Indri menyatakan bahwa majoritas kendaraan yang mogok mengalami masalah serupa. Faktor utamanya bukan hanya usia kendaraan, tetapi juga kebiasaan pengemudi yang kurang matang saat berhenti di tanjakan. “Rata-rata di kopling dan rem. Banyak yang pakai setengah kopling terus, itu bikin cepat habis,” ujarnya. Ia mengingatkan pengemudi untuk menggunakan rem tangan saat berhenti, bukan mengandalkan kopling.
Tren ini semakin menarik dalam tahun ini. Indri mencatat jumlah kendaraan mogok meningkat dibanding tahun sebelumnya. Mungkin karena volume kendaraan yang melonjak atau pengemudi yang masih kurang siap menghadapi tantangan Gentong. Dengan dua rekan, ia bisa menangani hingga 10 kendaraan saat puncak arus. Angka ini menunjukkan Gentong masih memiliki “taringnya” yang kuat.
Indri berharap pengemudi lebih bijak. “Kalo berhenti, pakai rem tangan. Jangan ditahan pakai kopling terus,” katanya. Penasaran, apakah pengemudi akan menyadari peringatan ini sebelum Lebaran 2026?
Data recent menunjukkan bahwa macet di jalur panjang seperti Gentong meningkat seiring keberlanjutan liburan. Studi menunjukkan bahwa 60% pengemudi yang tidak berujung mengadopsi teknologi asisten rem atau alat pengontrol kecepatan. Ini memungkinkan peningkatan ketidakpastian di jalan.
Salah satu solusi yang bisa dicoba adalah pemeriksaan rutin kendaraan sebelum liburan. Data menunjukkan 70% kendaraan yang mengalami masalah di Tanjakan Gentong bisa diatasi dengan perbaikan sederhana. Jika para pengemudi lebih peduli, risiko macet bisa berkurang.
Kondisi Gentong menjadi pengingat bagi kita. Jalur ini bukan hanya menguji kesabaran, tetapi juga kewajiban setiap orang untuk berani dan bijak. Saat menghadapi tantangan, semakin penting untuk menyesuaikan strategi.
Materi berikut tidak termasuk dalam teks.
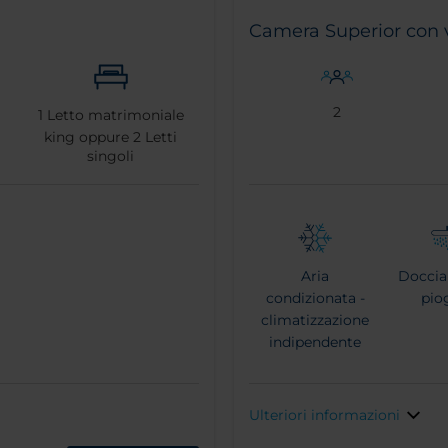
Camera Superior con vi
2
1
Letto matrimoniale
king oppure
2
Letti
singoli
Aria
Doccia 
condizionata -
pio
climatizzazione
indipendente
Ulteriori informazioni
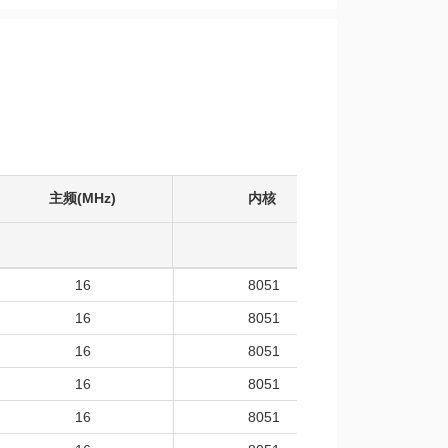
主频(MHz)
内核
工作温度
16
8051
-40~
16
8051
-40~
16
8051
-40~
16
8051
-40~
16
8051
-40~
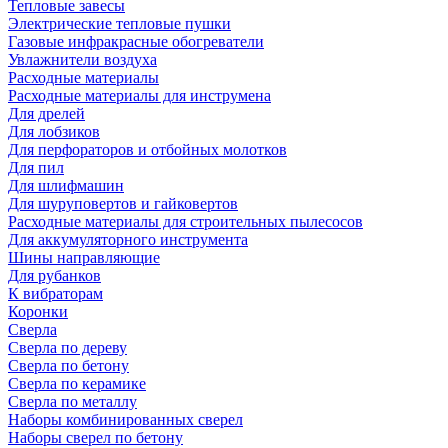
Тепловые завесы
Электрические тепловые пушки
Газовые инфракрасные обогреватели
Увлажнители воздуха
Расходные материалы
Расходные материалы для инструмена
Для дрелей
Для лобзиков
Для перфораторов и отбойных молотков
Для пил
Для шлифмашин
Для шуруповертов и гайковертов
Расходные материалы для строительных пылесосов
Для аккумуляторного инструмента
Шины направляющие
Для рубанков
К вибраторам
Коронки
Сверла
Сверла по дереву
Сверла по бетону
Сверла по керамике
Сверла по металлу
Наборы комбинированных сверел
Наборы сверел по бетону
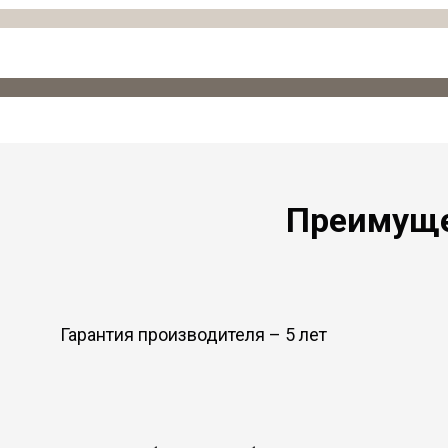
Преимуще
Гарантия производителя – 5 лет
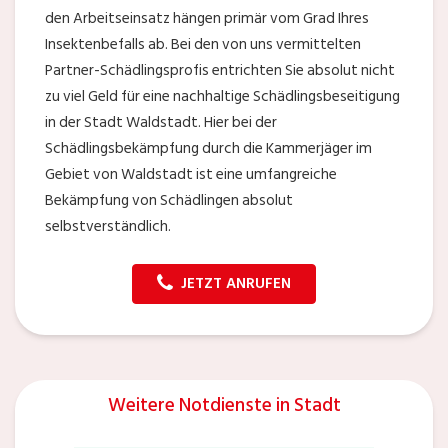
den Arbeitseinsatz hängen primär vom Grad Ihres
Insektenbefalls ab. Bei den von uns vermittelten
Partner-Schädlingsprofis entrichten Sie absolut nicht
zu viel Geld für eine nachhaltige Schädlingsbeseitigung
in der Stadt Waldstadt. Hier bei der
Schädlingsbekämpfung durch die Kammerjäger im
Gebiet von Waldstadt ist eine umfangreiche
Bekämpfung von Schädlingen absolut
selbstverständlich.
JETZT ANRUFEN
Weitere Notdienste in Stadt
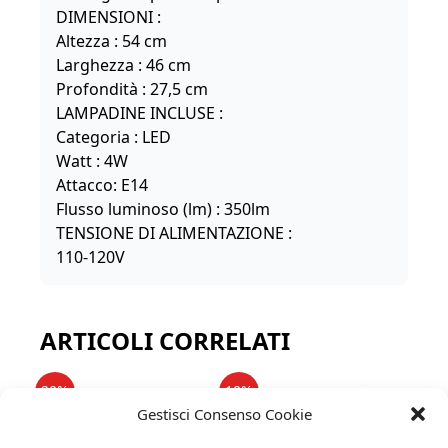
DIMENSIONI :
Altezza : 54 cm
Larghezza : 46 cm
Profondità : 27,5 cm
LAMPADINE INCLUSE :
Categoria : LED
Watt : 4W
Attacco: E14
Flusso luminoso (lm) : 350lm
TENSIONE DI ALIMENTAZIONE :
110-120V
ARTICOLI CORRELATI
20%
10%
Gestisci Consenso Cookie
Perlu diperhatikan bahwa krisis macet tidak hanya berdampak pada waktu, tetapi juga keamanan. Data menunjukkan 40% kecelakaan di jalur panjang terjadi karena pengemudi yang tidak siap menghadapi situasi mendadak. Inilah kesempatan untuk memikirkan cara mengoptimalkan kebijakaan di jalan.
Baca juga Berita lainnya di News Page

Saya adalah jurnalis di thecuy.com yang fokus menghadirkan berita terkini, analisis mendalam, dan informasi terpercaya seputar perkembangan dunia finansial, bisnis, teknologi, dan isu-isu terkini yang relevan bagi pembaca Indonesia.
Sebagai jurnalis, saya berkomitmen untuk:
Menyajikan berita yang akurasi dan faktanya terverifikasi.
Menulis dengan bahasa yang mudah dipahami, namun tetap menjaga integritas jurnalistik.
Menghadirkan laporan mendalam yang memberi perspektif baru bagi pembaca.
Di thecuy.com, saya tidak hanya melaporkan berita, tetapi juga berupaya menganalisis tren agar pembaca dapat memahami konteks di balik setiap peristiwa.
📌 Bidang Liputan Utama:
Berita Terbaru & ekonomi, keuangan.
Perkembangan teknologi dan inovasi digital.
Tren bisnis dan investasi.
Misi saya adalah membantu pembaca mendapatkan informasi yang cepat, akurat, dan dapat dipercaya, sehingga mereka bisa membuat keputusan yang lebih cerdas dalam kehidupan sehari-hari maupun dunia usaha.